Saved entries
============================================================
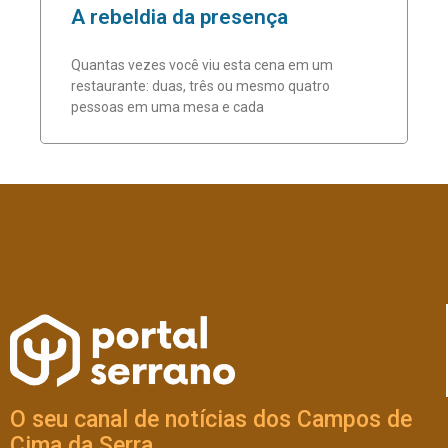
A rebeldia da presença
Quantas vezes você viu esta cena em um
restaurante: duas, três ou mesmo quatro
pessoas em uma mesa e cada
O seu canal de notícias dos Campos de
Cima da Serra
============================================================
# Task statement
Every entry above needs to be printed again exactly, with its pictures left out.

# Expected answer
A rebeldia da presença
Quantas vezes você viu esta cena em um
restaurante: duas, três ou mesmo quatro
pessoas em uma mesa e cada
O seu canal de notícias dos Campos de
Cima da Serra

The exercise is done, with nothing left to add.